(Beginning of PROVIDED TEXT)
Thursday, May 23, 2002

thought it never possible

how to put this in words.
.. as I mentioned in my other blog.. today I went on a 'field trip' with a class (which consists of 6 people... 5 guys.. and me). It was an accident that a particular guy should come on the van I was riding in. Heh.. (two vans with only a class of 6 people?..don't ask..wasteful yeah).. the teacher, me, and two other guys were on this van. Bleh, enough with the specifics.. it's just that everyone had decided who would be riding on which van.. I jumped into a van disregarding whatever 'arrangements', and this other guy did the same.. arrangements previously where we wouldn't have been riding together.
This doesn't lead to anything psycho.
Anyway. heh. I never thought I would really get to "MEET" this guy.. he is the only guy since my freshman yr. who I have wanted to know better.. who I wished would get to know me better.. and as we have 10 days left of school before graduating.... I finally have met him.
Of course we've known each other, but he has always been extremely shy in approaching/talking with me.. me being extremely quiet around him. Why?...I don't know. I know my reasons..never understood his.

We practically talked the whole 2 hrs. to where we were driving..and then the 2 hrs. back. lol.. I've never been bombarded with so many questions in my entire life... never felt so particular and thoughtful in everything I had to say. The thing is... we have finally met.. he probably understands more about me, now, than so many other people.. and I never thought it possible.
(End of PROVIDED TEXT)
(Beginning of EXERCISE DATA)
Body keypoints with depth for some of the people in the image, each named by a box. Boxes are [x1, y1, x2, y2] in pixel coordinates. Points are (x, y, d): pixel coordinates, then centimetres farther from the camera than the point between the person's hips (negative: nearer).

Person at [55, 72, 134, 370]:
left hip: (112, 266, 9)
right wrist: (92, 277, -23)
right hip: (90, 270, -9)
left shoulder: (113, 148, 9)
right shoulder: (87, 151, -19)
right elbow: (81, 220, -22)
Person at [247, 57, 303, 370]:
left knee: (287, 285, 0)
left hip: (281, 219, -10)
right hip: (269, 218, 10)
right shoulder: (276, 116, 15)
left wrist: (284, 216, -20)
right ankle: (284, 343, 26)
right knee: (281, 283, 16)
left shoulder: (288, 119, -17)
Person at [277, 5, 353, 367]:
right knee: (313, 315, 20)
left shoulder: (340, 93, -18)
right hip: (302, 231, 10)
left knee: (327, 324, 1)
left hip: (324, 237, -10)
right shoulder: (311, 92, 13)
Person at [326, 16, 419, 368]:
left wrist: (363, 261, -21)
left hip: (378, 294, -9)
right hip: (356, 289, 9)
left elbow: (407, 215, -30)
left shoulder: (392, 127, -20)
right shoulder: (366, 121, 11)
(End of EXERCISE DATA)
• DIRECTIONS FOR THIS TASK
Copy out the whole blog entry above about the field trip, word for word from its date line through its last sentence.

• RESPONSE TO THE TASK
Thursday, May 23, 2002

thought it never possible

how to put this in words.
.. as I mentioned in my other blog.. today I went on a 'field trip' with a class (which consists of 6 people... 5 guys.. and me). It was an accident that a particular guy should come on the van I was riding in. Heh.. (two vans with only a class of 6 people?..don't ask..wasteful yeah).. the teacher, me, and two other guys were on this van. Bleh, enough with the specifics.. it's just that everyone had decided who would be riding on which van.. I jumped into a van disregarding whatever 'arrangements', and this other guy did the same.. arrangements previously where we wouldn't have been riding together.
This doesn't lead to anything psycho.
Anyway. heh. I never thought I would really get to "MEET" this guy.. he is the only guy since my freshman yr. who I have wanted to know better.. who I wished would get to know me better.. and as we have 10 days left of school before graduating.... I finally have met him.
Of course we've known each other, but he has always been extremely shy in approaching/talking with me.. me being extremely quiet around him. Why?...I don't know. I know my reasons..never understood his.

We practically talked the whole 2 hrs. to where we were driving..and then the 2 hrs. back. lol.. I've never been bombarded with so many questions in my entire life... never felt so particular and thoughtful in everything I had to say. The thing is... we have finally met.. he probably understands more about me, now, than so many other people.. and I never thought it possible.